### About this exercise:
The listing below begins with the first line you should copy; stop after the line containing "రేంజ్ లో బుక్కైన చిన్న స్టాలిన్..!", and drop every picture.

### Exercise materials:
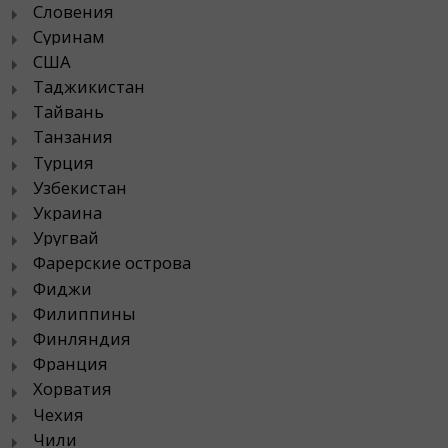
Словения
Суринам
США
Таджикистан
Тайвань
Танзания
Турция
Узбекистан
Украина
Уругвай
Фарерские острова
Фиджи
Филиппины
Финляндия
Франция
Хорватия
Чехия
Чили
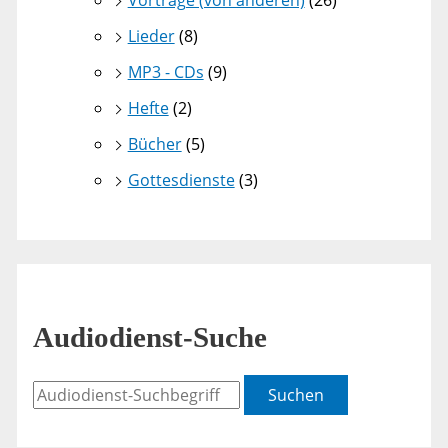
Vorträge (von anderen)
(26)
Lieder
(8)
MP3 - CDs
(9)
Hefte
(2)
Bücher
(5)
Gottesdienste
(3)
Audiodienst-Suche
Suchen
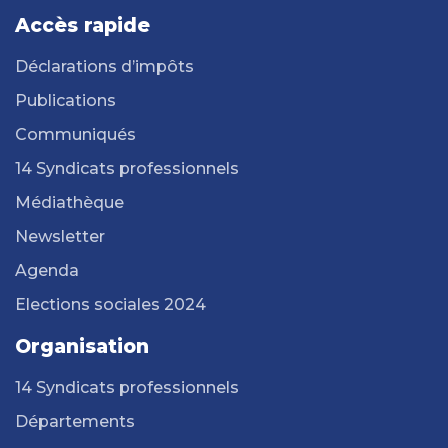
Accès rapide
Déclarations d’impôts
Publications
Communiqués
14 Syndicats professionnels
Médiathèque
Newsletter
Agenda
Elections sociales 2024
Organisation
14 Syndicats professionnels
Départements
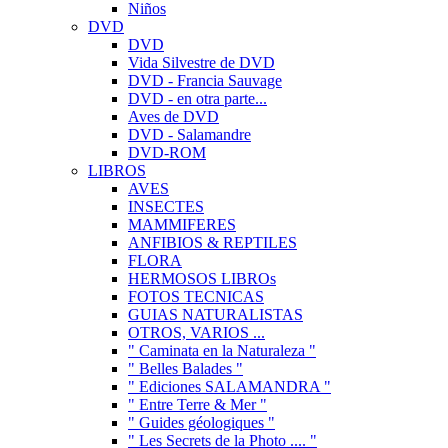
Niños
DVD
DVD
Vida Silvestre de DVD
DVD - Francia Sauvage
DVD - en otra parte...
Aves de DVD
DVD - Salamandre
DVD-ROM
LIBROS
AVES
INSECTES
MAMMIFERES
ANFIBIOS & REPTILES
FLORA
HERMOSOS LIBROs
FOTOS TECNICAS
GUIAS NATURALISTAS
OTROS, VARIOS ...
" Caminata en la Naturaleza "
" Belles Balades "
" Ediciones SALAMANDRA "
" Entre Terre & Mer "
" Guides géologiques "
" Les Secrets de la Photo .... "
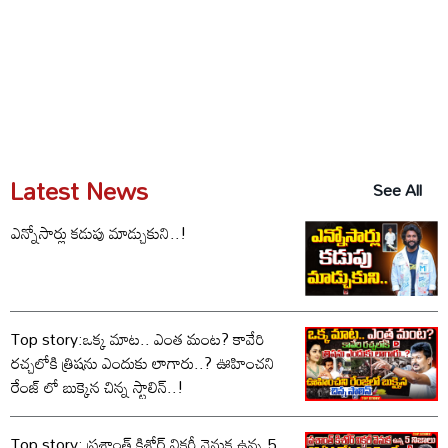
Latest News
See All
ఎన్నోసార్లు కడుపు మాడ్చుకుని..!
Top story:ఒక్క మాట.. ఎంత మంట? కావేరి
రచ్చలోకి త్రిషను ఎందుకు లాగారు..? ఊహించని
రేంజ్ లో బుక్కైన చిన్న స్టాలిన్..!
Top story: ప్రశాంత్ కిశోర్ విక్టరీ వెనుక ఉన్న 5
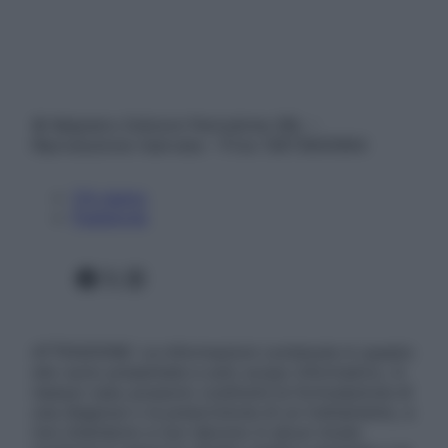
© Belpietro Edizioni Periodiche SRL –
Riproduzione riservata – P.Iva 13673600964
Chi siamo
Pubblicità
Facebook
X
Instagram
ATTENZIONE: Le informazioni contenute in questo
sito sono presentate a solo scopo informativo, in
nessun caso possono costituire la formulazione di
una diagnosi o la prescrizione di un trattamento, e
non intendono e non devono in alcun modo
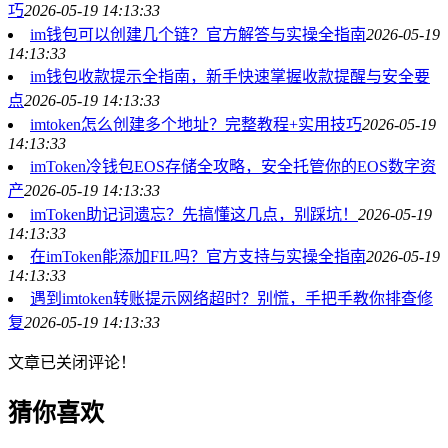
巧
2026-05-19 14:13:33
im钱包可以创建几个链？官方解答与实操全指南
2026-05-19
14:13:33
im钱包收款提示全指南，新手快速掌握收款提醒与安全要
点
2026-05-19 14:13:33
imtoken怎么创建多个地址？完整教程+实用技巧
2026-05-19
14:13:33
imToken冷钱包EOS存储全攻略，安全托管你的EOS数字资
产
2026-05-19 14:13:33
imToken助记词遗忘？先搞懂这几点，别踩坑！
2026-05-19
14:13:33
在imToken能添加FIL吗？官方支持与实操全指南
2026-05-19
14:13:33
遇到imtoken转账提示网络超时？别慌，手把手教你排查修
复
2026-05-19 14:13:33
文章已关闭评论！
猜你喜欢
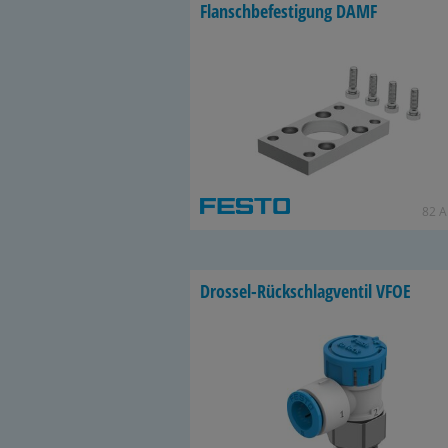
Flansch­be­fes­ti­gung DAMF
82 Ar
Drossel-​Rückschlagventil VFOE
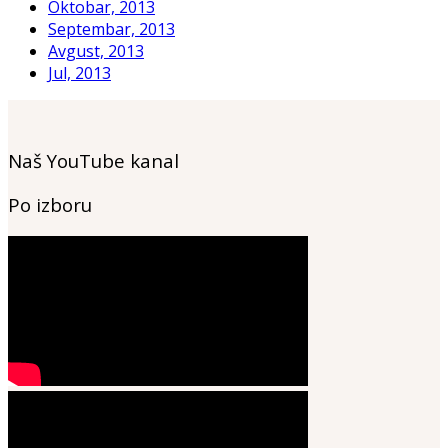
Oktobar, 2013
Septembar, 2013
Avgust, 2013
Jul, 2013
Naš YouTube kanal
Po izboru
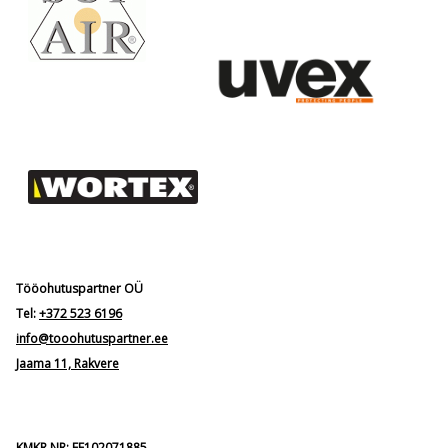
Tööohutuspartner OÜ
Tel:
+372 523 6196
info@tooohutuspartner.ee
Jaama 11, Rakvere
KMKR NR: EE102071885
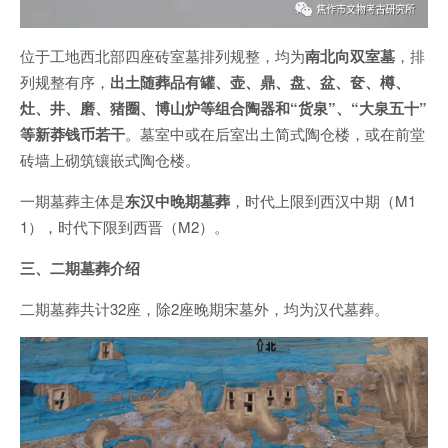
位于工地西北部四座砖室墓排列规整，均为
南北向双室墓
，排
列规整有序，
出土随葬品有罐、壶、鼎、盘、盆、奁、樽、
灶、井、磨、猪圈、博山炉等组合陶器和“货泉”、“大泉五十”
等新莽钱币若干
。墓室中或在后室出土简式陶仓楼，或在前堂
砖墙上砌筑镶嵌式陶仓楼。
一期墓葬主体是
东汉中晚期墓葬
，时代上限到西汉中期（M1
1），时代下限到西晋（M2）。
三、二期墓葬介绍
二期墓葬共计32座，除2座晚期宋墓外，均为汉代墓葬。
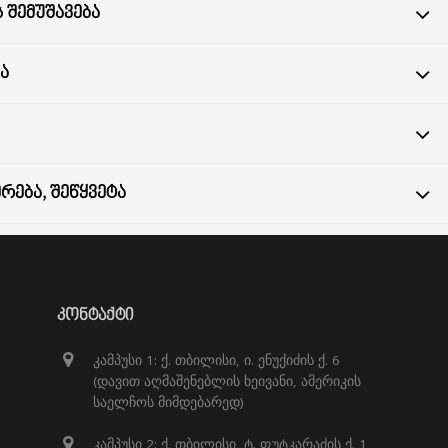
 ᲨᲔᲛᲣᲨᲐᲕᲔᲑᲐ
Ა
ᲠᲔᲑᲐ, ᲨᲔᲬᲧᲕᲔᲢᲐ
ᲙᲝᲜᲢᲐᲥᲢᲘ
კამპუსი 1: ქ. თბილისი, ი. ენუქიძის ქ. 6
(დავით აღმაშენებლის ხეივანი, ამერიკის
საელჩოს მიმდებარედ)
კამპუსი 2: ქ. თბილისი, ტ. ფუტკარაძის ქ. 1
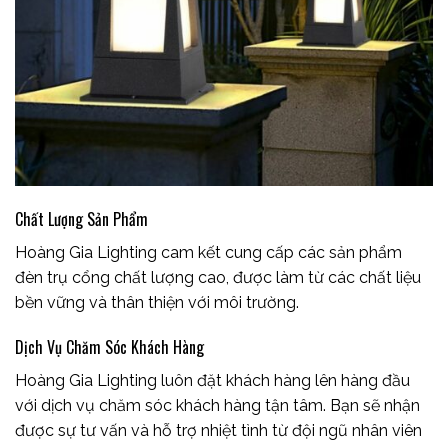
Chất Lượng Sản Phẩm
Hoàng Gia Lighting cam kết cung cấp các sản phẩm
đèn trụ cổng chất lượng cao, được làm từ các chất liệu
bền vững và thân thiện với môi trường.
Dịch Vụ Chăm Sóc Khách Hàng
Hoàng Gia Lighting luôn đặt khách hàng lên hàng đầu
với dịch vụ chăm sóc khách hàng tận tâm. Bạn sẽ nhận
được sự tư vấn và hỗ trợ nhiệt tình từ đội ngũ nhân viên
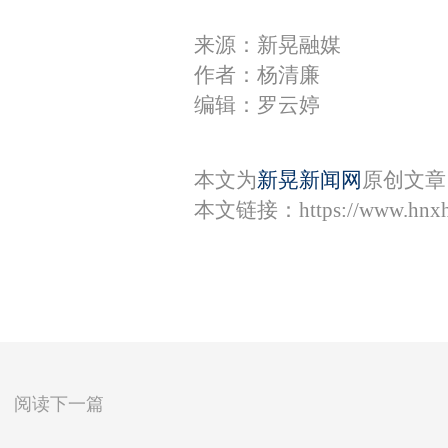
来源：新晃融媒
作者：杨清廉
编辑：罗云婷
本文为
新晃新闻网
原创文章
本文链接：
https://www.hnx
阅读下一篇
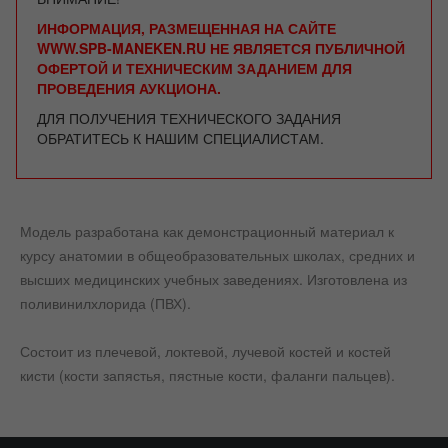
ИНФОРМАЦИЯ, РАЗМЕЩЕННАЯ НА САЙТЕ
WWW.SPB-MANEKEN.RU НЕ ЯВЛЯЕТСЯ ПУБЛИЧНОЙ
ОФЕРТОЙ И ТЕХНИЧЕСКИМ ЗАДАНИЕМ ДЛЯ
ПРОВЕДЕНИЯ АУКЦИОНА.
ДЛЯ ПОЛУЧЕНИЯ ТЕХНИЧЕСКОГО ЗАДАНИЯ
ОБРАТИТЕСЬ К НАШИМ СПЕЦИАЛИСТАМ.
Модель разработана как демонстрационный материал к
курсу анатомии в общеобразовательных школах, средних и
высших медицинских учебных заведениях. Изготовлена из
поливинилхлорида (ПВХ).
Состоит из плечевой, локтевой, лучевой костей и костей
кисти (кости запястья, пястные кости, фаланги пальцев).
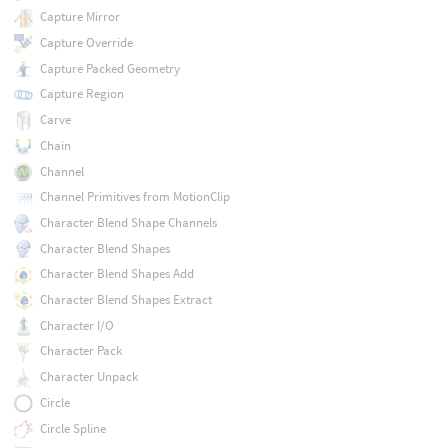
Capture Mirror
Capture Override
Capture Packed Geometry
Capture Region
Carve
Chain
Channel
Channel Primitives from MotionClip
Character Blend Shape Channels
Character Blend Shapes
Character Blend Shapes Add
Character Blend Shapes Extract
Character I/O
Character Pack
Character Unpack
Circle
Circle Spline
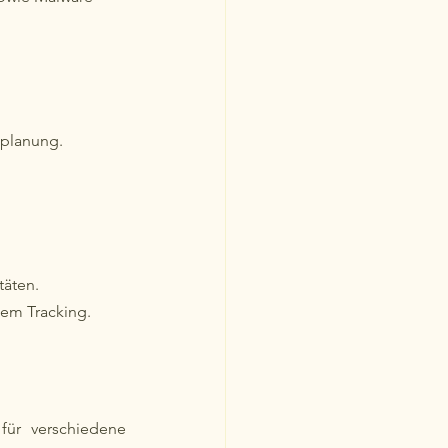
eplanung.
täten.
hem Tracking.
ür verschiedene 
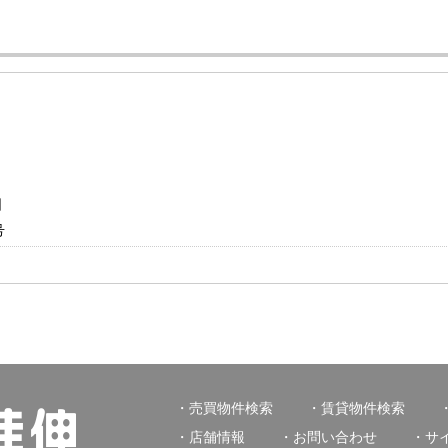
日
号
売買物件検索
賃貸物件検索
店舗情報
お問い合わせ
サ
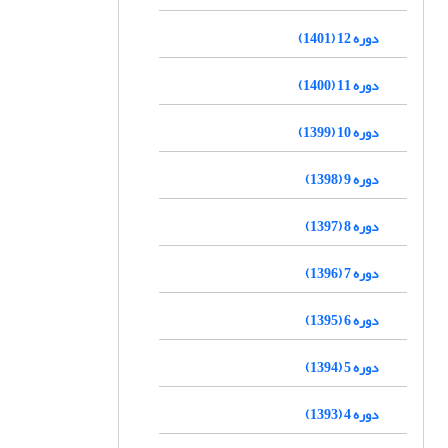
دوره 12 (1401)
دوره 11 (1400)
دوره 10 (1399)
دوره 9 (1398)
دوره 8 (1397)
دوره 7 (1396)
دوره 6 (1395)
دوره 5 (1394)
دوره 4 (1393)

### Answer area:
Словения
Суринам
США
Таджикистан
Тайвань
Танзания
Турция
Узбекистан
Украина
Уругвай
Фарерские острова
Фиджи
Филиппины
Финляндия
Франция
Хорватия
Чехия
Чили
Vorträge (von anderen)
(26)
Lieder
(8)
MP3 - CDs
(9)
Hefte
(2)
Bücher
(5)
Gottesdienste
(3)
Audiodienst-Suche
Suchen
Accès rapide
Déclarations d’impôts
Publications
Communiqués
14 Syndicats professionnels
Médiathèque
Newsletter
Agenda
Elections sociales 2024
Organisation
14 Syndicats professionnels
Départements
Niños
DVD
DVD
Vida Silvestre de DVD
DVD - Francia Sauvage
DVD - en otra parte...
Aves de DVD
DVD - Salamandre
DVD-ROM
LIBROS
AVES
INSECTES
MAMMIFERES
ANFIBIOS & REPTILES
FLORA
HERMOSOS LIBROs
FOTOS TECNICAS
GUIAS NATURALISTAS
OTROS, VARIOS ...
" Caminata en la Naturaleza "
" Belles Balades "
" Ediciones SALAMANDRA "
" Entre Terre & Mer "
" Guides géologiques "
" Les Secrets de la Photo .... "
Latest News
See All
ఎన్నోసార్లు కడుపు మాడ్చుకుని..!
Top story:ఒక్క మాట.. ఎంత మంట? కావేరి
రచ్చలోకి త్రిషను ఎందుకు లాగారు..? ఊహించని
రేంజ్ లో బుక్కైన చిన్న స్టాలిన్..!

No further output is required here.